New potatoes (jersey royaltype) are available 12/12 in Portugal from Vitacress we buy from one Intermarche who does stock them but not local asked local to order a 5 Kg every 3 weeks no problem


----------



## siobhanwf (Mar 20, 2009)

Aldi have jam sugar TM. Our Ccontinente have pectin


----------



## canoeman (Mar 3, 2011)

Your lucky Leira's the furthest north Aldi


----------



## travelling-man (Jun 17, 2011)

I'll make it my mission to track dome down today! 

Thanks folks!


----------



## travelling-man (Jun 17, 2011)

Oh but we sooooooo need a good supermarket in Figueiro Dos Vinhos because the ones we have are as much use as a chocolate teapot!

I tried all 3 here & none have pectin or jam sugar & past experience has taught me the local Intermarche have no interest whatsoever in ordering anything different.

So I'll take the easy way out & order online!


----------



## JohnBoy (Oct 25, 2009)

canoeman said:


> Your lucky Leira's the furthest north Aldi


Hear, hear.
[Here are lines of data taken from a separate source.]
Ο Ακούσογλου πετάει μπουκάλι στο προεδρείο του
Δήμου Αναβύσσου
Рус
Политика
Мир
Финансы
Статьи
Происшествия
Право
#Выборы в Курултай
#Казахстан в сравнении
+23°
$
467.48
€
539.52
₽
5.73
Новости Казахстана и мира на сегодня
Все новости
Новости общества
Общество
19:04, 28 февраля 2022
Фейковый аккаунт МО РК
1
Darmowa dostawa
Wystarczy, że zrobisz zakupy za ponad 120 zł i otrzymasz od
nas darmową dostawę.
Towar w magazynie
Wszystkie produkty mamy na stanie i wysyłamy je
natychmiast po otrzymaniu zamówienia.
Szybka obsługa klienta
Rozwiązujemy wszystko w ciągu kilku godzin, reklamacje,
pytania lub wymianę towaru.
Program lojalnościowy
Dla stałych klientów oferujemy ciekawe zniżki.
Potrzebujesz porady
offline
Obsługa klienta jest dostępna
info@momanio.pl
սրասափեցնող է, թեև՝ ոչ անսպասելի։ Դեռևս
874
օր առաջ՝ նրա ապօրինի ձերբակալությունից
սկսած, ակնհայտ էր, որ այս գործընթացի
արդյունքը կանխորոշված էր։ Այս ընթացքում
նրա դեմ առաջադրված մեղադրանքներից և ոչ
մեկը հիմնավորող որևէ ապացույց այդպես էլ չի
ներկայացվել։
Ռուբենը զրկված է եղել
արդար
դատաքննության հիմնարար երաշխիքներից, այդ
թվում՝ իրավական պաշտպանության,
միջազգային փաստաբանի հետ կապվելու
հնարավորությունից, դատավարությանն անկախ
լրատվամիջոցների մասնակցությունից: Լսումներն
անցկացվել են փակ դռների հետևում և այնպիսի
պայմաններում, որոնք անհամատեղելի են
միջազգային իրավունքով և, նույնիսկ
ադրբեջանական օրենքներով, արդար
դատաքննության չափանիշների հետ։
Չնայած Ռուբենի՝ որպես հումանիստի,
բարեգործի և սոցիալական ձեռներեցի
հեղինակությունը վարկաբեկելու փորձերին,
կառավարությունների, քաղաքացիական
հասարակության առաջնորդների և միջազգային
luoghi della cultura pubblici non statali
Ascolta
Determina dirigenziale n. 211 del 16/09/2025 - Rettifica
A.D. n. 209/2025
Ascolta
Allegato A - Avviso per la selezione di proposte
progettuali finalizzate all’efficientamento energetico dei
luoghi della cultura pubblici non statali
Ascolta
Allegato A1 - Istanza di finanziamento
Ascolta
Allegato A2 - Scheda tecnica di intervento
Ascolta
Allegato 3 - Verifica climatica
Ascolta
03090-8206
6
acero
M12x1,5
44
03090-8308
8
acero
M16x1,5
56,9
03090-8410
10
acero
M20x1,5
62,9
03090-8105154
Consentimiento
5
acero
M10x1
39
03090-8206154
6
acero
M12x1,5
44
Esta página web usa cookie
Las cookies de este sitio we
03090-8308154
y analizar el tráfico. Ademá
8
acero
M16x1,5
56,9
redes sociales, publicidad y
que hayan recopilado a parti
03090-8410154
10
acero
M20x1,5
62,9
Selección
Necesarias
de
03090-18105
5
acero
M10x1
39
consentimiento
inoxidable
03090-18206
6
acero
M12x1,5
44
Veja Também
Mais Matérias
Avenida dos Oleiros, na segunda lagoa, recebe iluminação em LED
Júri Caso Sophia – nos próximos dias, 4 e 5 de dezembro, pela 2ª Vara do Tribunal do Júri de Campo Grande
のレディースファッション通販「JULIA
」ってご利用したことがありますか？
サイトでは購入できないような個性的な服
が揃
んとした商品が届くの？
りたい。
I do wish we had one in Central PT. Coimbra would be good thanks! 

Aldi, are you listening?!


----------



## travelling-man (Jun 17, 2011)

Even better, let's see Tesco or even Pick N Pay opening a few branches here! 

They'd knock Intermarche into a cocked hat!


----------



## canoeman (Mar 3, 2011)

travelling-man said:


> Oh but we sooooooo need a good supermarket in Figueiro Dos Vinhos because the ones we have are as much use as a chocolate teapot!
> 
> I tried all 3 here & none have pectin or jam sugar & past experience has taught me the local Intermarche have no interest whatsoever in ordering anything different.
> 
> So I'll take the easy way out & order online!


Chemist's a good fallback


----------